Sixthly, if ever a department of mathematics is correctly referred to the existential, then it will always remain a department of mathematics. Still, this does not preclude revision of the manner in which that reference to the existential is conceived; for subsequent developments may involve more satisfactory manners of conceiving earlier developments.
Seventhly, since sound judgment presupposes an accumulation of insights, sound judgment on the validty of new departments of mathematics is to be expected, not at their inception when the [page missing: the next item (A382) probably gives the contents of this missing page, and so is here run into the text of A3381] self-correcting process of learning has hardly begun, but only when the new field has been adequately explored and its full implications have been grasped.
Eighthly, the possibility of applying even abstruse mathematics within empirical theories rests on the reference of even the abstruse to the existential. The fact of such application, however, does not establish the validity of mathematics but only serves to reveal its usefulness.
A few further questions may be considered.
First, is the object of mathematics the possible?
If by the possible is meant what can exist, the answer is negative. For mathematics does not consider the totality of conditions of real possibility. What can really exist, must meet physical or chemical or biological or some similar set of conditions; and the mathematician does not bother about any of them.
If by the possible is meant the mathematically possible, then it remains to be explained what precisely that is.

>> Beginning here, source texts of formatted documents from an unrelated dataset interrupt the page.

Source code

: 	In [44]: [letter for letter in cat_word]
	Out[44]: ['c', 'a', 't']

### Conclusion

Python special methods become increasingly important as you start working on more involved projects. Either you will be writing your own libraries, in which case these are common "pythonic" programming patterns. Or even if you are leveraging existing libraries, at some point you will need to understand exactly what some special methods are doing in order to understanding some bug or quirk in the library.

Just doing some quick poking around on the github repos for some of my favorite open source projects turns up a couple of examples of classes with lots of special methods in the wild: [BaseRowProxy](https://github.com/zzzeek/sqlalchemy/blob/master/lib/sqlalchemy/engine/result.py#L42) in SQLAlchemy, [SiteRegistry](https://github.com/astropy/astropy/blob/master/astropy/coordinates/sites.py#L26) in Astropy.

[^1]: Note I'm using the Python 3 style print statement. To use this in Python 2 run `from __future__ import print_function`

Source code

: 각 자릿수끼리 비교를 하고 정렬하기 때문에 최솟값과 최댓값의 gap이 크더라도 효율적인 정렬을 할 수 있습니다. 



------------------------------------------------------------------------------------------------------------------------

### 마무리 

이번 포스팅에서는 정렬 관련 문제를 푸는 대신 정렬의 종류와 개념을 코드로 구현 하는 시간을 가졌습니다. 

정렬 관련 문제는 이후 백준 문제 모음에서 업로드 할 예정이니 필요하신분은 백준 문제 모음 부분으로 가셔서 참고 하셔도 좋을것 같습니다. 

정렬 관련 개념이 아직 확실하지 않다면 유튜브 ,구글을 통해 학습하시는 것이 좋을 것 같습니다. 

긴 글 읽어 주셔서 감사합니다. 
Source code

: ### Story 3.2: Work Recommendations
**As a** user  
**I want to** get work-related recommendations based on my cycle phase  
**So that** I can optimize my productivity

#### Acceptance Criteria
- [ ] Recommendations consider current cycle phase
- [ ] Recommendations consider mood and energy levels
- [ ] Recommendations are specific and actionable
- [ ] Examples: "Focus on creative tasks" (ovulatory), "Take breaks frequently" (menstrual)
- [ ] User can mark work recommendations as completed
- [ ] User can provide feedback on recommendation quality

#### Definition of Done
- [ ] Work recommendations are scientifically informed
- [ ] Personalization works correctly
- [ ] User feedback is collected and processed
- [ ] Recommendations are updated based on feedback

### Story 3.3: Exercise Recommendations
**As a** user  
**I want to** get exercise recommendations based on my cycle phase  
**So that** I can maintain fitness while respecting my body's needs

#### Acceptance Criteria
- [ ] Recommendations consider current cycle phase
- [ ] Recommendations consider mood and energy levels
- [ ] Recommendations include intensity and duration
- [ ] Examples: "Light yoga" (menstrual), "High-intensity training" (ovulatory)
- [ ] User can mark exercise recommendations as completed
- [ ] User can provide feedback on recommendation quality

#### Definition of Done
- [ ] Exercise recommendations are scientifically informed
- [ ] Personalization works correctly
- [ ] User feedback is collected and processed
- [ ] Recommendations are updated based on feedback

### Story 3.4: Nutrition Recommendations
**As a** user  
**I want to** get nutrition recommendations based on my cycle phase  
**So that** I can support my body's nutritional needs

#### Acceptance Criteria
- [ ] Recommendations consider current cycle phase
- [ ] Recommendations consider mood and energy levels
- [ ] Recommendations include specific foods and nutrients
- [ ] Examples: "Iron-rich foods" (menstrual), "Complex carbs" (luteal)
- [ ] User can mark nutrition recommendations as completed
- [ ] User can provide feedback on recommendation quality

Perhaps behind this question lies the desire to give mathematics an objective, ontological foundation, for instance, in the ideas of the divine mind. Such a desire seems out of place. An essential element in mathematics as it happens to exist is ignorance. The mathematical field is worth exploring because the existential, as we have defined it, is not privileged. It is not whatever exists but whatever we know exists, whatever supplies a term in our factual judgments. In so far as the mathematician has an ulterior purpose, he does not aim at knowing how God would conceive possible universes but at determining how men might grasp more [at this point A 381 resumes with the last page] comprehensively the existing universe. Finally, correct mathematics can have their exemplar in the divine mind not only as correct conceptions of possible things but also as correct human operations to envisage with complete generality the series of terms some of which in some fashion present an aspect that is existential.

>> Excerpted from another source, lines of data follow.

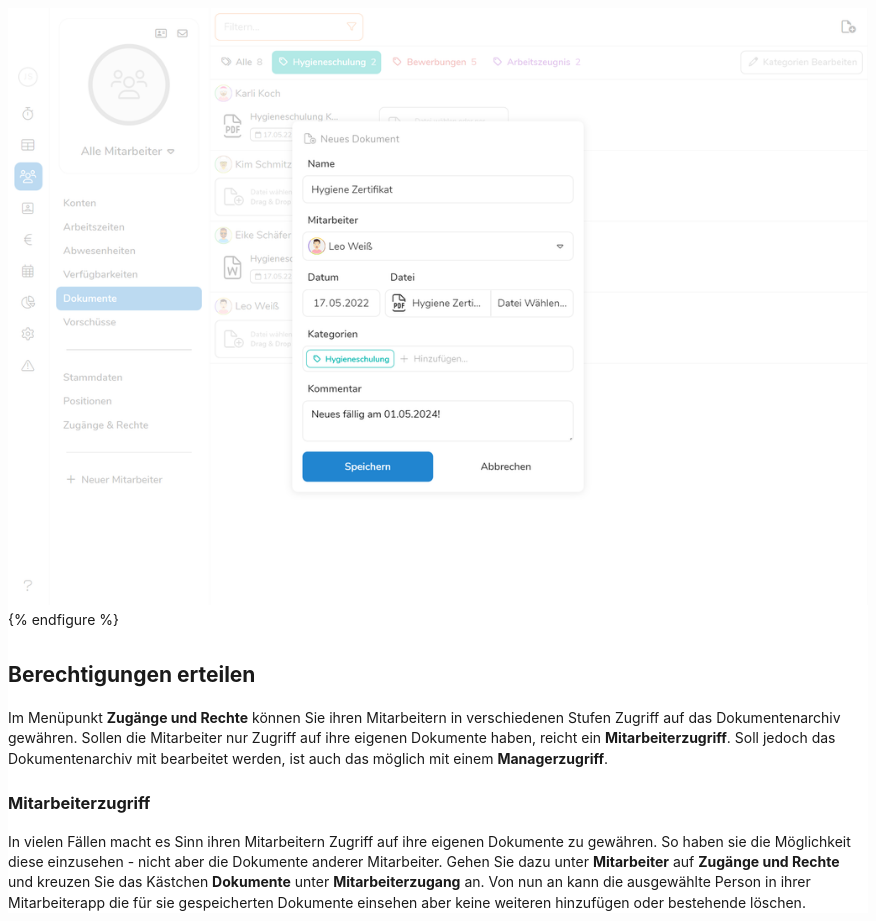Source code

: <img src = "eingabefenster.png" />
{% endfigure %}

## Berechtigungen erteilen

Im Menüpunkt **Zugänge und Rechte** können Sie ihren Mitarbeitern in
verschiedenen Stufen Zugriff auf das Dokumentenarchiv gewähren. Sollen die
Mitarbeiter nur Zugriff auf ihre eigenen Dokumente haben, reicht ein
**Mitarbeiterzugriff**. Soll jedoch das Dokumentenarchiv mit bearbeitet werden,
ist auch das möglich mit einem **Managerzugriff**.

### Mitarbeiterzugriff

In vielen Fällen macht es Sinn ihren Mitarbeitern Zugriff auf ihre eigenen
Dokumente zu gewähren. So haben sie die Möglichkeit diese einzusehen - nicht
aber die Dokumente anderer Mitarbeiter. Gehen Sie dazu unter **Mitarbeiter** auf
**Zugänge und Rechte** und kreuzen Sie das Kästchen **Dokumente** unter
**Mitarbeiterzugang** an. Von nun an kann die ausgewählte Person in ihrer
Mitarbeiterapp die für sie gespeicherten Dokumente einsehen aber keine weiteren
hinzufügen oder bestehende löschen.
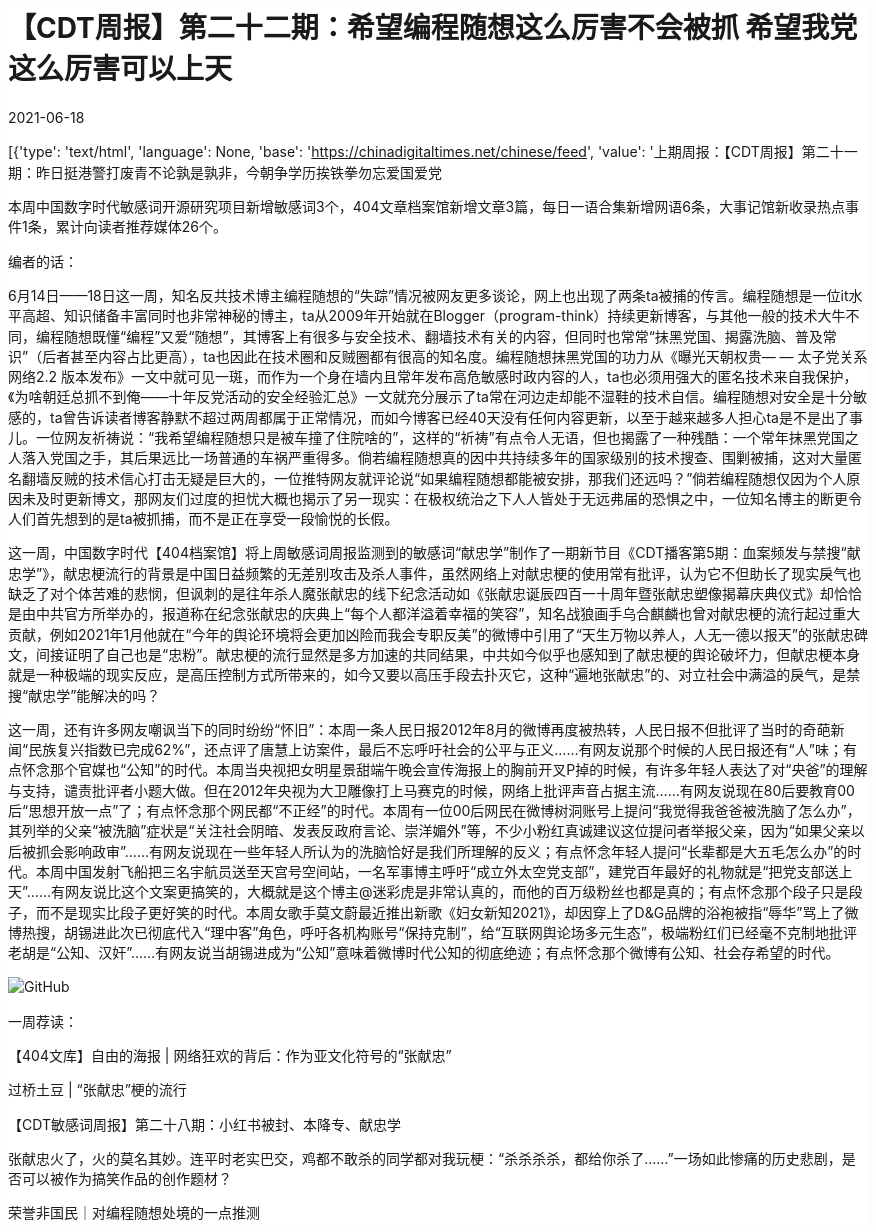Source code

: # 【CDT周报】第二十二期：希望编程随想这么厉害不会被抓 希望我党这么厉害可以上天

2021-06-18

[{'type': 'text/html', 'language': None, 'base': 'https://chinadigitaltimes.net/chinese/feed', 'value': '上期周报：【CDT周报】第二十一期：昨日挺港警打废青不论孰是孰非，今朝争学历挨铁拳勿忘爱国爱党

本周中国数字时代敏感词开源研究项目新增敏感词3个，404文章档案馆新增文章3篇，每日一语合集新增网语6条，大事记馆新收录热点事件1条，累计向读者推荐媒体26个。

编者的话：



6月14日——18日这一周，知名反共技术博主编程随想的“失踪”情况被网友更多谈论，网上也出现了两条ta被捕的传言。编程随想是一位it水平高超、知识储备丰富同时也非常神秘的博主，ta从2009年开始就在Blogger（program-think）持续更新博客，与其他一般的技术大牛不同，编程随想既懂“编程”又爱“随想”，其博客上有很多与安全技术、翻墙技术有关的内容，但同时也常常“抹黑党国、揭露洗脑、普及常识”（后者甚至内容占比更高），ta也因此在技术圈和反贼圈都有很高的知名度。编程随想抹黑党国的功力从《曝光天朝权贵— — 太子党关系网络2.2 版本发布》一文中就可见一斑，而作为一个身在墙内且常年发布高危敏感时政内容的人，ta也必须用强大的匿名技术来自我保护，《为啥朝廷总抓不到俺——十年反党活动的安全经验汇总》一文就充分展示了ta常在河边走却能不湿鞋的技术自信。编程随想对安全是十分敏感的，ta曾告诉读者博客静默不超过两周都属于正常情况，而如今博客已经40天没有任何内容更新，以至于越来越多人担心ta是不是出了事儿。一位网友祈祷说：“我希望编程随想只是被车撞了住院啥的”，这样的“祈祷”有点令人无语，但也揭露了一种残酷：一个常年抹黑党国之人落入党国之手，其后果远比一场普通的车祸严重得多。倘若编程随想真的因中共持续多年的国家级别的技术搜查、围剿被捕，这对大量匿名翻墙反贼的技术信心打击无疑是巨大的，一位推特网友就评论说“如果编程随想都能被安排，那我们还远吗？”倘若编程随想仅因为个人原因未及时更新博文，那网友们过度的担忧大概也揭示了另一现实：在极权统治之下人人皆处于无远弗届的恐惧之中，一位知名博主的断更令人们首先想到的是ta被抓捕，而不是正在享受一段愉悦的长假。

这一周，中国数字时代【404档案馆】将上周敏感词周报监测到的敏感词“献忠学”制作了一期新节目《CDT播客第5期：血案频发与禁搜“献忠学”》，献忠梗流行的背景是中国日益频繁的无差别攻击及杀人事件，虽然网络上对献忠梗的使用常有批评，认为它不但助长了现实戾气也缺乏了对个体苦难的悲悯，但讽刺的是往年杀人魔张献忠的线下纪念活动如《张献忠诞辰四百一十周年暨张献忠塑像揭幕庆典仪式》却恰恰是由中共官方所举办的，报道称在纪念张献忠的庆典上“每个人都洋溢着幸福的笑容”，知名战狼画手乌合麒麟也曾对献忠梗的流行起过重大贡献，例如2021年1月他就在“今年的舆论环境将会更加凶险而我会专职反美”的微博中引用了“天生万物以养人，人无一德以报天”的张献忠碑文，间接证明了自己也是“忠粉”。献忠梗的流行显然是多方加速的共同结果，中共如今似乎也感知到了献忠梗的舆论破坏力，但献忠梗本身就是一种极端的现实反应，是高压控制方式所带来的，如今又要以高压手段去扑灭它，这种“遍地张献忠”的、对立社会中满溢的戾气，是禁搜“献忠学”能解决的吗？

这一周，还有许多网友嘲讽当下的同时纷纷“怀旧”：本周一条人民日报2012年8月的微博再度被热转，人民日报不但批评了当时的奇葩新闻“民族复兴指数已完成62%”，还点评了唐慧上访案件，最后不忘呼吁社会的公平与正义&#8230;&#8230;有网友说那个时候的人民日报还有“人”味；有点怀念那个官媒也“公知”的时代。本周当央视把女明星景甜端午晚会宣传海报上的胸前开叉P掉的时候，有许多年轻人表达了对“央爸”的理解与支持，谴责批评者小题大做。但在2012年央视为大卫雕像打上马赛克的时候，网络上批评声音占据主流&#8230;&#8230;有网友说现在80后要教育00后“思想开放一点”了；有点怀念那个网民都“不正经”的时代。本周有一位00后网民在微博树洞账号上提问“我觉得我爸爸被洗脑了怎么办”，其列举的父亲“被洗脑”症状是“关注社会阴暗、发表反政府言论、崇洋媚外”等，不少小粉红真诚建议这位提问者举报父亲，因为“如果父亲以后被抓会影响政审”&#8230;&#8230;有网友说现在一些年轻人所认为的洗脑恰好是我们所理解的反义；有点怀念年轻人提问“长辈都是大五毛怎么办”的时代。本周中国发射飞船把三名宇航员送至天宫号空间站，一名军事博主呼吁“成立外太空党支部”，建党百年最好的礼物就是“把党支部送上天”&#8230;&#8230;有网友说比这个文案更搞笑的，大概就是这个博主@迷彩虎是非常认真的，而他的百万级粉丝也都是真的；有点怀念那个段子只是段子，而不是现实比段子更好笑的时代。本周女歌手莫文蔚最近推出新歌《妇女新知2021》，却因穿上了D&amp;G品牌的浴袍被指“辱华”骂上了微博热搜，胡锡进此次已彻底代入“理中客”角色，呼吁各机构账号“保持克制”，给“互联网舆论场多元生态”，极端粉红们已经毫不克制地批评老胡是“公知、汉奸”&#8230;&#8230;有网友说当胡锡进成为“公知”意味着微博时代公知的彻底绝迹；有点怀念那个微博有公知、社会存希望的时代。



![GitHub](https://chinadigitaltimes.net/chinese/files/2021/06/image-1623865143600.png)

一周荐读：



【404文库】自由的海报 | 网络狂欢的背后：作为亚文化符号的“张献忠”

过桥土豆 | “张献忠”梗的流行

【CDT敏感词周报】第二十八期：小红书被封、本降专、献忠学



张献忠火了，火的莫名其妙。连平时老实巴交，鸡都不敢杀的同学都对我玩梗：“杀杀杀杀，都给你杀了……”一场如此惨痛的历史悲剧，是否可以被作为搞笑作品的创作题材？



荣誉非国民｜对编程随想处境的一点推测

Second, what about axiomatic coherence?
The real ground of coherence of a set of axioms is the cluster of insights in an intelligence. Inasmuch as a department of mathematics emerges through the development of mathematical understanding, its coherence seems to be guaranteed automatically. On the other hand, a merely formalizing approach to mathematical foundations has the problem of coherence on its hands.
Thirdly, what about the principle of excluded middle?
Our requirement of reference to the existential is opposed in principle to setting up objects that are defined specifically by the mere negation of known mathematical properties. For such negation does not imply that there is some reference, however tortuous, to the existential. However, this opposition in principle does not deny 1) that such objects can be explored logically or 2) that such logical exploration may be a useful complement to mathematical thought. Opposition in principle is limited to the conention that such appendages are mere appendages, that mathematics in the full sense is something distinct.